In the absence of clear titles, the shanty where you live or the buhonero stall you sell from can't be used as collateral, or rented, or even sold. Because it can't do any of those things, it doesn't earn you an "in" into the formal financial system like the capital of the middle class or the rich. It's yours only in the sense that you can use it, nothing more.
But capital is much more than just the right to use the things that belong to you: it's the right to leverage them as tools for your economic empowerment and advancement.
Dead capital is the capital of the unfree.
What de Soto is getting at is an old idea in economics: that property is about more than just possession. Capitalism can only work when ownership carries with it a set of rights that include your ability to transact what you own, to borrow against it, to rent it or subdivide it or otherwise leverage it into a tool for attaining your goals. A major reason that the poor find themselves trapped in poverty, in this analysis, is that their property rights are partial and tenuous: they exclude many of the key features that turn mere stuff into living, breathing capital.
The debate in Venezuela's public sphere has too often missed this distinction between "property" and "property rights." Earnest chavistas have often pilloried the opposition for scaremongering, putting down their 2007 referendum defeat to a successful opposition scare campaign to convince people that the government was going to literally disposses them: kick them out of their ranchos or move cubans into their apartments.
"Nationalization is about the means of production," they'll argue, "about factories and farms and banks...not about people's houses!"
And while fears of reds knocking down your door may indeed be overblown, what can no longer be doubted is that even if chavismo won't take away your property, it sure is eager to truncate your property rights. They may let you keep your stuff, but your ability to dispose of the things you own in the way you judge most likely to bring your family prosperity is being aggressively fenced in.
This is the real story of Official Gazette No. 39,272. Without having to expropriate anybody outright, the Gazette truncates hundreds of thousands of caraqueños' property rights, eroding their ability to leverage their belongings into tools for their own economic empowerment.
What we have here is a kind of capital massacre: the willy-nilly deadening of a massive store of previously living capital. The second your apartment is designated a "historically protected site" it takes a massive step from the category of capital to mere belonging.

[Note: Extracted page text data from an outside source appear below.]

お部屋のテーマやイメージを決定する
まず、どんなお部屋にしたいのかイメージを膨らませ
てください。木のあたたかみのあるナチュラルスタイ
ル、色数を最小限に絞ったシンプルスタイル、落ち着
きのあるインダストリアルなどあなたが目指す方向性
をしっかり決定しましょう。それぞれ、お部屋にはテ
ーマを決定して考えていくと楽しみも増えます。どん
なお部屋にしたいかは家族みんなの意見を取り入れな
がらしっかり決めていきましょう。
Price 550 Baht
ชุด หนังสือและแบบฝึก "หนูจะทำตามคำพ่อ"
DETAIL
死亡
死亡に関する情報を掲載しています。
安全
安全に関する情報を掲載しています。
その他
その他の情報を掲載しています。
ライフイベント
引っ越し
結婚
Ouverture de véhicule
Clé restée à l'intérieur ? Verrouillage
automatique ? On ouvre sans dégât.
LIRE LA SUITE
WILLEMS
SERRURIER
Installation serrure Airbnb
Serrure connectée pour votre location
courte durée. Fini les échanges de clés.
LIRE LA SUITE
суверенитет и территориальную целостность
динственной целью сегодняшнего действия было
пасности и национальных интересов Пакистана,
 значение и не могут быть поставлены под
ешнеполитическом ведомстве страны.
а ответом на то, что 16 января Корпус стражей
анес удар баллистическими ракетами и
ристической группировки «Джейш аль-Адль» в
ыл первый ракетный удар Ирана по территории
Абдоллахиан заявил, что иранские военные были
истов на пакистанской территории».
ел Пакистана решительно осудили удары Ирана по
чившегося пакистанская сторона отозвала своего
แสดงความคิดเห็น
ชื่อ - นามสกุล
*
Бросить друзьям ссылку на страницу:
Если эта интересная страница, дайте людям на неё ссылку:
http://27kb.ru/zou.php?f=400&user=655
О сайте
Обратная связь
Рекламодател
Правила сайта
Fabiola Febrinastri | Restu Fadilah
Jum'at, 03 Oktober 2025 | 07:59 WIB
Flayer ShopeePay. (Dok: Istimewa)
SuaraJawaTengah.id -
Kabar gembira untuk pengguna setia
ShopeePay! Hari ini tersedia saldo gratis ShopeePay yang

When historic-site status is conferred on entire swathes of Caracas at one go, what we're seeing is the indiscriminate degradation of thousands upon thousands of families' rights to dispose of what belongs to them as they see fit, and all for the most tenuous of public-interest reasons. The government kills capital, apparently, for fun.
"Well, of course they do," you may be tempted to say, "they're communists: railing against capitalism is their whole thing."
But that's not right either. Marxism, for all its faults, at least offers a coherent response to the question of how to generate investment in a post-capitalist order. By socializing the ownership of the means of production, the workers' revolutionary state itself acquires the tools to leverage the society's material base into a (hoped-for) better standard of living for everyone. You don't have to agree that this is a good or even a feasible solution to recognize it as, at least, a solution: a serious, internally consistent stab at explaining how to bring prosperity in the absence of individual property rights.
The problem is that chavismo fails to rise to the threshold of intellectual seriousness Marxism sets out. In Venezuela the state is eroding individual citizens' rights to leverage their property into capital without proposing any coherent alternative.
Rather than nationalizing all industry and accepting responsibility for the management of society's productive processes, the state has created a thicket of stifling regulations instead. Those regulations keep a truncated version of ownership in private hands while at the same time preventing private owners from doing the things capitalists normally do for society's welfare: invest, produce, grow and generate jobs.
They wash not, and yet they refuse to lend out the wash basin.
In Venezuela, capital is not being socialized; it's being hunted for sport.